Chocolate Crinkles were a favorite cookie of my childhood. Through the years I made them for my kids as well. Now the grandkids can enjoy them and help, especially rolling the dough in the two sugars. We made our cookies bite size and they were perfect. Little bites of chocolate perfection and…bonus…dairy free!
Chocolate Crinkles (Dairy Free)
1 cups all-purpose flour (130 grams)
1/2 cup unsweetened cocoa powder (65 grams)
1/2 cups brown sugar, packed (165 grams)
¼ cup white sugar (50 grams)
1 teaspoon baking powder
¼ teaspoon baking soda
1/2 teaspoon salt
1/4 cup oil (60 milliliters)
2 teaspoon vanilla sugar or 1 teaspoon of vanilla extract
1/2 cup white sugar (100 grams)
1/2 cup powdered sugar (65 grams)
Whisk together flour, cocoa, brown sugar, granulated sugar, baking powder, baking soda, and salt in a mixing bowl.
Add eggs, vegetable oil, and vanilla. Mix using your hands. At first it will seem like there isn’t enough liquids and like the mixture is dry and grainy. This is fine.

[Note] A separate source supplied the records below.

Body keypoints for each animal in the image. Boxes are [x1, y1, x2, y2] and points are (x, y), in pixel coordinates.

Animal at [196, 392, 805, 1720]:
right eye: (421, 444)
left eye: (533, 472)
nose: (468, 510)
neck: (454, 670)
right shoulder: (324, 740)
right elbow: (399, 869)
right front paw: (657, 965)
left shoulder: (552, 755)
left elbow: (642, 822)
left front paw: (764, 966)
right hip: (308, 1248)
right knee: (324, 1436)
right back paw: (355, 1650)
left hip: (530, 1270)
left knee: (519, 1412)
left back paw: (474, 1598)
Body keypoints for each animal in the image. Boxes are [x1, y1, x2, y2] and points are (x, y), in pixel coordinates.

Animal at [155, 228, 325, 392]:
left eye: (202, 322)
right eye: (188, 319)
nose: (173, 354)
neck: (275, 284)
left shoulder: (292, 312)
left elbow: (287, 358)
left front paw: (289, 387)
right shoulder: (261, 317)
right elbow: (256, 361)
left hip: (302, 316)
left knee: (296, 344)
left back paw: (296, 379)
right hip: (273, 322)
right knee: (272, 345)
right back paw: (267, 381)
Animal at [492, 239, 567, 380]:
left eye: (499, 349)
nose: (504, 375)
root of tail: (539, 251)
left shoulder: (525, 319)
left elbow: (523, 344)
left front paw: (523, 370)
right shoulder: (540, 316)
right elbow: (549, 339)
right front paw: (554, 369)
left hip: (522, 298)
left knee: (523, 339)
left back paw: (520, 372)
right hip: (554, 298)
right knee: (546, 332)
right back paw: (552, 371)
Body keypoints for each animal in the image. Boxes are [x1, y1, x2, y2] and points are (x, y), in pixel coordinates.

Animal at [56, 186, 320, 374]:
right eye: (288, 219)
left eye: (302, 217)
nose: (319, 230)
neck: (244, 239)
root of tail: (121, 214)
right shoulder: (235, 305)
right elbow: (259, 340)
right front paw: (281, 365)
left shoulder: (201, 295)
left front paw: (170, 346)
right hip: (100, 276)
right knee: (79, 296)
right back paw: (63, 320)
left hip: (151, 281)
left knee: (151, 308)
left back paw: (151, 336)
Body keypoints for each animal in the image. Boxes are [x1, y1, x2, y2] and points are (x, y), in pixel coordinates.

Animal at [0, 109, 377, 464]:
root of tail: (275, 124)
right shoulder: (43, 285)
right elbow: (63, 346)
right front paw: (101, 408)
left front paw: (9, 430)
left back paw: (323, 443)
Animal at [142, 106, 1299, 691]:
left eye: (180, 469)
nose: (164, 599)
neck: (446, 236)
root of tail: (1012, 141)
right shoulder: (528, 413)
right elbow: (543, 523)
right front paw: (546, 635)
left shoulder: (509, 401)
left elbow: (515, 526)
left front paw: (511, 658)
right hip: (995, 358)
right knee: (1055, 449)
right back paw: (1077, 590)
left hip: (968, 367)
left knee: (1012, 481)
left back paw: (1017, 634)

Keep mixing until you see the mixture develop into dough.
Roll the dough into about 1 inch or 2.5 centimeters size balls.
Roll each ball first in the granulated sugar. Then roll each ball generously in powdered sugar.
Place the balls on a parchment paper lined baking sheet. Add more powdered sugar on top of the balls.
Preheat the oven to 325°F or 160°C . Bake for 10 to 12 minutes. Remove from oven and let cool for 5 minutes before moving them to a cooling rack.
Gluten-free, dairy-free peanut butter cookies with only 4-5 ingredients. Wow! These cookies are amazingly good. I love the salt and sweet combination. If you don’t like the salt, leave it out. My daughter, Megan, made these and the grandkids loved them, as did the adults.
Salted Peanut Butter Cookies
1 3/4 cups packed light brown sugar
2 large eggs, at room temperature
1/2 teaspoon vanilla extract
1 3/4 cups smooth peanut butter (see note at end)
Coarse-grained sea salt, to finish
Preheat the oven to 350°F. Line a rimmed sheet pan with parchment paper.
In a medium bowl, vigorously whisk together the light brown sugar and eggs until incorporated. Whisk in the vanilla extract. Add the peanut butter and mix with a spatula until smooth and completely incorporated, and until no ribbons of peanut butter can be seen. You know the dough is ready when it has the consistency of Play-Doh.
Using a scoop or a spoon, form the dough into 12 approximately 2-inch (2- to 2 1/4-ounce) balls and place them on the prepared rimmed sheet pan. For smaller cookies, use a heaping tablespoon.
Sprinkle the dough balls lightly with coarse-grained sea salt just before baking. Bake for 20 to 22 minutes, turning the rimmed sheet pan once halfway through baking (for smaller cookies, bake for 16 to 18 minutes). When finished, the cookies will be lightly golden and cracked on top. Let cool completely before serving.
You can bake these cookies as soon as the dough is prepared, but they will retain their shape better if you freeze them for 15 minutes before baking.
Chef’s Tip: While the all-natural stuff works just fine, Skippy is our peanut butter brand of choice for this recipe as we’ve found it retains the dough shape best. These tasty cookies are gluten-free!
Dan sent the recipe for these delicious cookies to daughter, Megan, and we loved them! They are chewy and ‘healthy’ or so we told ourselves. It’s wonderful to share our recipes with family and friends! Thanks, Dan!
Dan’s Oatmeal Cookies
1 pound margarine
2 cups brown sugar (packed)
1 cup white sugar
2 teaspoons vanilla
3 cups flour
2 teaspoons baking soda
1 teaspoon cinnamon
6 cups uncooked oatmeal
2 teaspoons salt
8 oz. walnuts (optional)
6 oz. dried cranberries or cherries (optional)
Preheat oven to 350 degrees. Line cookie sheet with parchment paper.
Cream margarine and sugar. Add eggs and vanilla. Beat well.
Combine all dry ingredients. Add dry ingredients to wet mixture.
Drop cookies onto cookie sheets and bake until golden brown.